# Indoor Pij cage



## Shannon and Em (Sep 5, 2004)

I have a pij that I rehabbed from the wild. She is in good shape now (unable to fly but happy and healthy) but the vet said that she needs a cage that is four to five times larger than her current.  I do not want to keep her outside. It gets cold, wet, and in the summer, brutally hot. In addition we have a very catty neighborhood. I can see them tormetting her while I am at work. Her current cage is about three feet high, three feet wide and about two feet deep. How big should it be. I have seen some pictures of lofts but they are more for outside. Does anyone have any pictures or plans for something inside. Thanks!


----------



## Yong (Oct 15, 2003)

Hi shannon & Em, I think your cage is suitable for your needs. What you can do is let her out on top. My indoor cages are small...so what I do is I put a pet pee pad, or a towel down on the top of my cage or table top, and let them wlk around a bit. Unless you have an aviary, which many of us don't, the best thing you can do for you and your baby is spend time together outside of her cage. I found that my pij's and my feral flock just sit all day, flap their wings for some exercise, and that's about it. My indoor guys enjoy walking about the house. This is where lysol wipes come in handy! Reptile cages are great alternatives as well. they are usually a whole lot cheaper than a "bird" cage. They do like to sit flat a opposed to perches, and a bowl or box stuffed with some sort of bedding is nice too. Have fun and don't stress about it too much. Yong


----------



## Lin Hansen (Jan 9, 2004)

Hi Shannon & Em,

I found a previous thread where particulars on indoor cages are discussed. Included in the thread is a post and link from member Turkey (Julie) which talks about the cages she built and the link in her post takes you to pictures of it. Should help give you some ideas if you decide to upgrade your pigeons current housing. Just click on the link:
http://www.pigeons.biz/forums/showthread.php?t=3355

Good luck,
Linda


----------



## KIPPY (Dec 18, 2003)

These look nice inside the house. They have 2 sizes the bigger one does not have the gap at the bottom.

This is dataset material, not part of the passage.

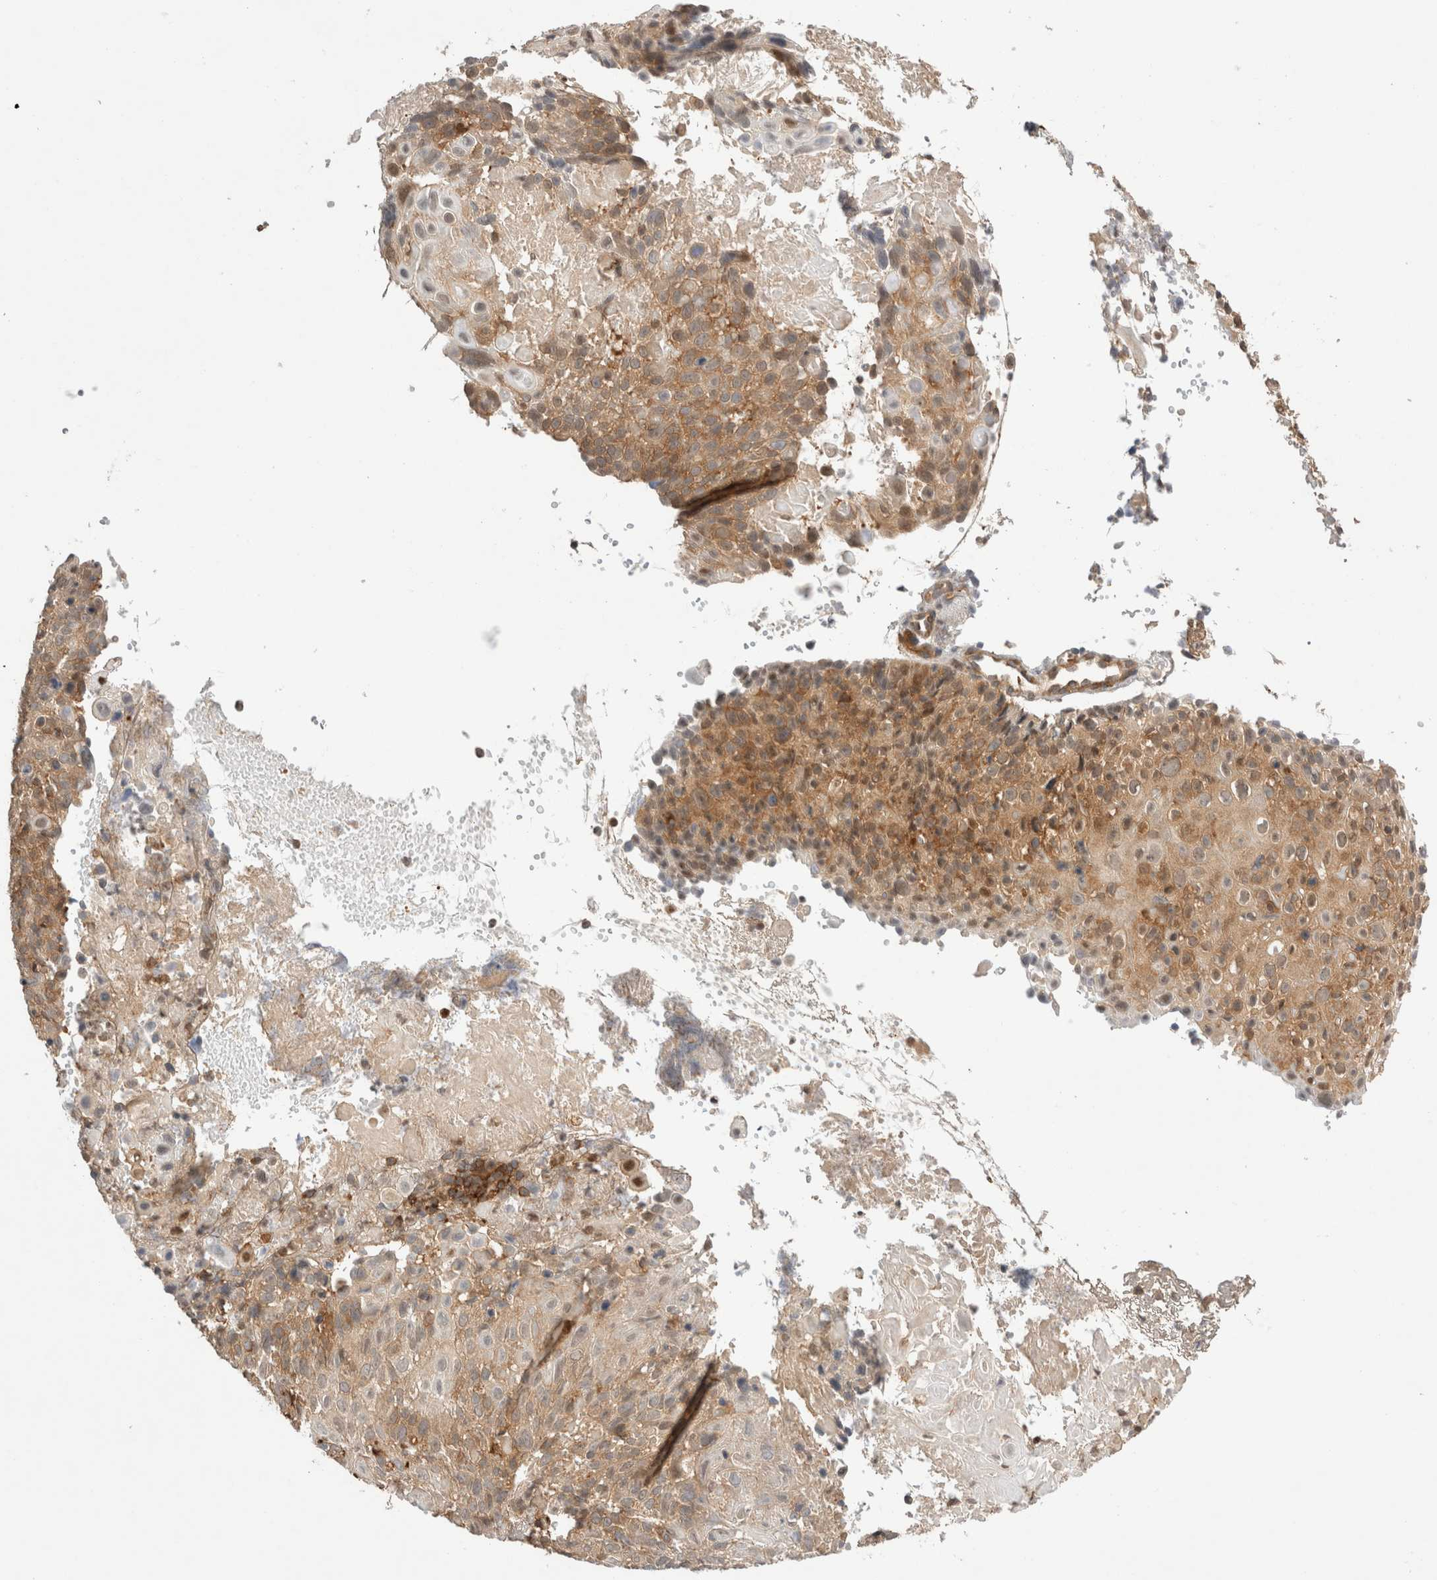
{"staining": {"intensity": "moderate", "quantity": ">75%", "location": "cytoplasmic/membranous"}, "tissue": "cervical cancer", "cell_type": "Tumor cells", "image_type": "cancer", "snomed": [{"axis": "morphology", "description": "Squamous cell carcinoma, NOS"}, {"axis": "topography", "description": "Cervix"}], "caption": "High-magnification brightfield microscopy of squamous cell carcinoma (cervical) stained with DAB (3,3'-diaminobenzidine) (brown) and counterstained with hematoxylin (blue). tumor cells exhibit moderate cytoplasmic/membranous staining is appreciated in approximately>75% of cells.", "gene": "NFKB1", "patient": {"sex": "female", "age": 74}}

http://www.petsmart.com/global/prod...<>ast_id=2534374302023695&bmUID=1105759990933


----------



## Lolita's Mom (Jan 1, 2005)

*Pij cage*

Thanks for the links on the cages. They were great. I learned a lot from looking at them.

Lolita, my rescued pij, houses in my small bathroom. It is a hassel for me to paper everything. The one good thing about it is she uses the basin to 
roost at night and I just wash it out in the morning. 

I have a medium sized dog crate and I am trying to think of some way to elevate it and some way to be able to clean the bottom. It is collapsible,
and will be great to take outside in the summer, when I can be out with her.
Right now I am at a loss as to how to utilize it. I hate to spend the time or money building one of those wonderful homes with the hardware cloth, since Lolita is put away just at night or if I have to leave. On the other hand, I hate to spend my time on this crate if it can't be utilized.

The crate needs work. I picked it up from someone's trash. It needs to be straightened, scoured, sanded and probably painted. What about paint poisoning?

The crate is 19"x21"x38". She could do that pretend fly thing she does and not hurt her wings, if she turned lengthwise to do it. I could attach a small shelf and put her basket on it and the framed long narrow floor mirror on the side wall. The bottom is wire, so I would have to put down lineoleum or something like that (I have some left overs) with newspaper over it. I would have to change it every morning but that is not as bad as the whole bathroom.

Any suggestions? Does this sound feasible? 

I hope someone can tell me if I am on the right track here. I think a stand would be nice and I could paint it to look like decorated furniture. Actually, instead of a standing frame for it, I would like to mount it somehow to the wall and save the floor space.

Any help would be appreciated.
http://community.webshots.com/user/gkoehler

Lolita's Mom


----------